Tüm bu parçalardan sonra albümde hala yapılacak çok şey var: B-tarafı, kişisel favorilerimiz olan “Cars, Tattoos, Stars” ve “Singing As Else” ile zirveye çıkıyor. Biri bize köpek ezmeyi, neşeli partileri ve keyifli bir geceyi hatırlatıyor. İkincisi, yukarıda belirtilen gecelerde tekrar kaybediyor. “Her zaman koşuda / Güneşle aramız bozuldu” ve “Başkası gibi şarkı söylemek beni aşabilir / Her şeyin anlam kazanması için başkasına bırak” gibi sözlerle, dışarı çıkma ve müzikte bir kaçış olduğundan şüpheleniyoruz . Şarkı, böyle bir kaybı adlandırmak için şüpheli bir şekilde neşeli geliyor ve bu nedenle, dans eden parti kanadımızda gizlice baltalıyoruz. Lip Service’in müziğinin renkli ambalajı bazen şarkılarda aktarılan duygularla çelişiyor. Bu, doğum günü kızının öz farkındalığının müzikal bir temsili mi?
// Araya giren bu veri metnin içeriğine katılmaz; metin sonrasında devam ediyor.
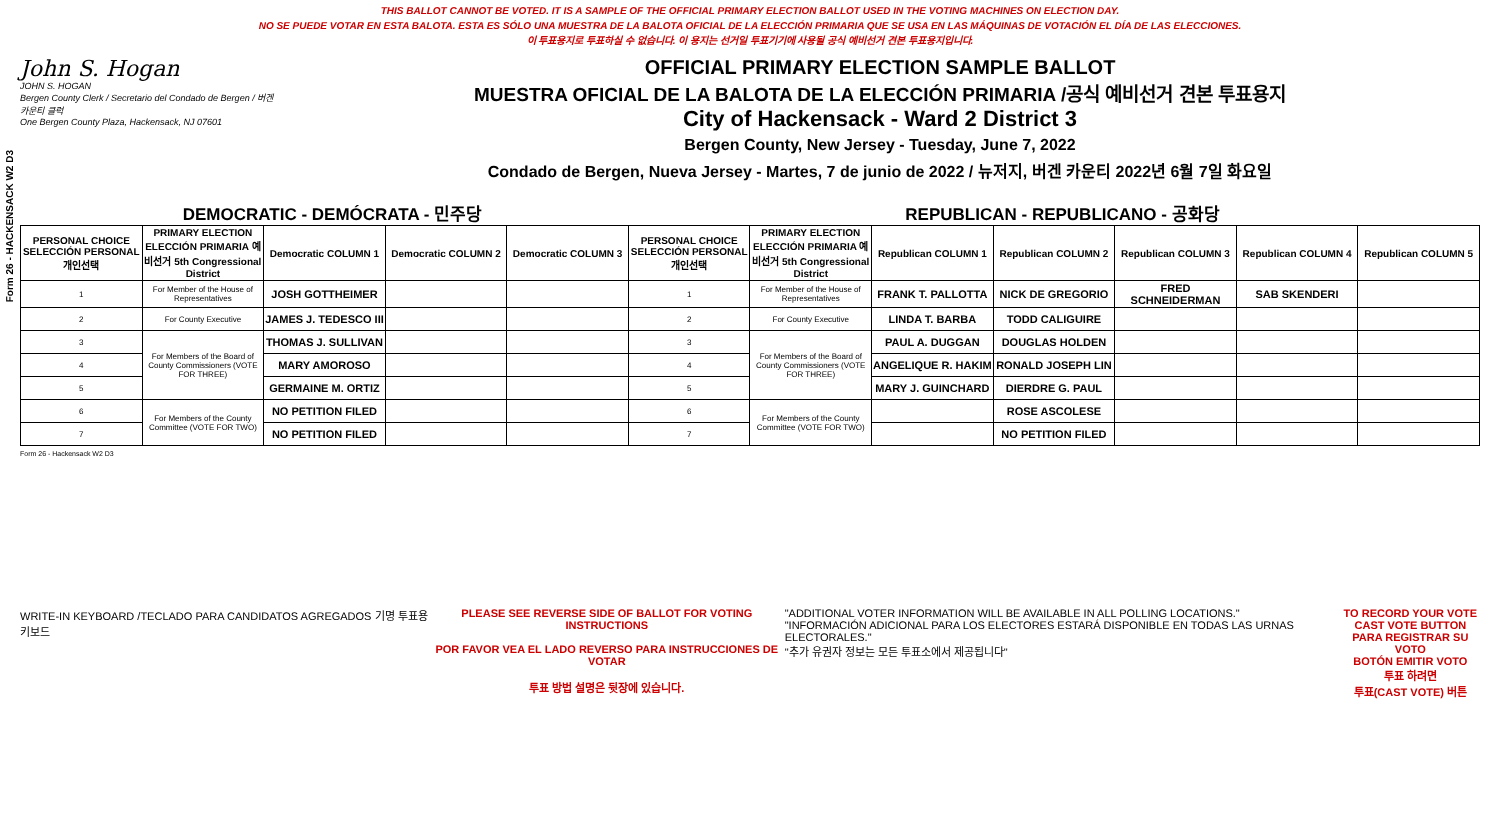THIS BALLOT CANNOT BE VOTED. IT IS A SAMPLE OF THE OFFICIAL PRIMARY ELECTION BALLOT USED IN THE VOTING MACHINES ON ELECTION DAY.
NO SE PUEDE VOTAR EN ESTA BALOTA. ESTA ES SÓLO UNA MUESTRA DE LA BALOTA OFICIAL DE LA ELECCIÓN PRIMARIA QUE SE USA EN LAS MÁQUINAS DE VOTACIÓN EL DÍA DE LAS ELECCIONES.
이 투표용지로 투표하실 수 없습니다. 이 용지는 선거일 투표기기에 사용될 공식 예비선거 견본 투표용지입니다.
Form 26 - HACKENSACK W2 D3
John S. Hogan
JOHN S. HOGAN
Bergen County Clerk / Secretario del Condado de Bergen / 버겐카운티 클럭
One Bergen County Plaza, Hackensack, NJ 07601
OFFICIAL PRIMARY ELECTION SAMPLE BALLOT
MUESTRA OFICIAL DE LA BALOTA DE LA ELECCIÓN PRIMARIA /공식 예비선거 견본 투표용지
City of Hackensack - Ward 2 District 3
Bergen County, New Jersey - Tuesday, June 7, 2022
Condado de Bergen, Nueva Jersey - Martes, 7 de junio de 2022 / 뉴저지, 버겐 카운티 2022년 6월 7일 화요일
DEMOCRATIC - DEMÓCRATA - 민주당 REPUBLICAN - REPUBLICANO - 공화당
| PERSONAL CHOICE SELECCIÓN PERSONAL 개인선택 | PRIMARY ELECTION ELECCIÓN PRIMARIA 예비선거 5th Congressional District | Democratic COLUMN 1 | Democratic COLUMN 2 | Democratic COLUMN 3 | PERSONAL CHOICE SELECCIÓN PERSONAL 개인선택 | PRIMARY ELECTION ELECCIÓN PRIMARIA 예비선거 5th Congressional District | Republican COLUMN 1 | Republican COLUMN 2 | Republican COLUMN 3 | Republican COLUMN 4 | Republican COLUMN 5 |
| --- | --- | --- | --- | --- | --- | --- | --- | --- | --- | --- | --- |
| 1 | For Member of the House of Representatives | JOSH GOTTHEIMER | | | 1 | For Member of the House of Representatives | FRANK T. PALLOTTA | NICK DE GREGORIO | FRED SCHNEIDERMAN | SAB SKENDERI | |
| 2 | For County Executive | JAMES J. TEDESCO III | | | 2 | For County Executive | LINDA T. BARBA | TODD CALIGUIRE | | | |
| 3 | For Members of the Board of County Commissioners (VOTE FOR THREE) | THOMAS J. SULLIVAN | | | 3 | For Members of the Board of County Commissioners (VOTE FOR THREE) | PAUL A. DUGGAN | DOUGLAS HOLDEN | | | |
| 4 | | MARY AMOROSO | | | 4 | | ANGELIQUE R. HAKIM | RONALD JOSEPH LIN | | | |
| 5 | | GERMAINE M. ORTIZ | | | 5 | | MARY J. GUINCHARD | DIERDRE G. PAUL | | | |
| 6 | For Members of the County Committee (VOTE FOR TWO) | NO PETITION FILED | | | 6 | For Members of the County Committee (VOTE FOR TWO) | | ROSE ASCOLESE | | | |
| 7 | | NO PETITION FILED | | | 7 | | | NO PETITION FILED | | | |
Form 26 - Hackensack W2 D3
WRITE-IN KEYBOARD /TECLADO PARA CANDIDATOS AGREGADOS 기명 투표용 키보드
PLEASE SEE REVERSE SIDE OF BALLOT FOR VOTING INSTRUCTIONS
POR FAVOR VEA EL LADO REVERSO PARA INSTRUCCIONES DE VOTAR
투표 방법 설명은 뒷장에 있습니다.
"ADDITIONAL VOTER INFORMATION WILL BE AVAILABLE IN ALL POLLING LOCATIONS."
"INFORMACIÓN ADICIONAL PARA LOS ELECTORES ESTARÁ DISPONIBLE EN TODAS LAS URNAS ELECTORALES."
"추가 유권자 정보는 모든 투표소에서 제공됩니다"
TO RECORD YOUR VOTE
CAST VOTE BUTTON
PARA REGISTRAR SU VOTO
BOTÓN EMITIR VOTO
투표 하려면
투표(CAST VOTE) 버튼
Bütün bunlardan sonra barış olacak mı? Hayır, ama son şarkı “The Relief”. Ve evet, bu önceki şarkılardan aldığınız akşamdan kalmalıktan uyanmak gibi. Titrek dans etmediyseniz, iyi dinlememişsinizdir. Albüm, bize güzel bir veda dilemek için son bir kez gerçekten dağılıyor. Dans etmemizi, ilham almamızı, güneşlenmemizi, zıplamamızı, zıplamamızı ve şüphe duymamızı sağladı. Müzikleri korkak, neşeyle yakıyor ve bakir dilde tatlı ve vişneli şekerler gibi tadı var. Bu uçsuz bucaksız gibi görünen çılgın ses cephaneliği, ilk albümde de bizi şaşırtmaya devam ediyor. Komik Yüz.
Grup, 7 Şubat’ta Ghent’teki 404’te bir yayın şovu yapıyor.
En sevdiğimiz şarkı olan “Başkası Olarak Söylemek”i keşfedin Komik Yüz, bizim Plaka oynatma listesinden görüntü Spotify’ı aç.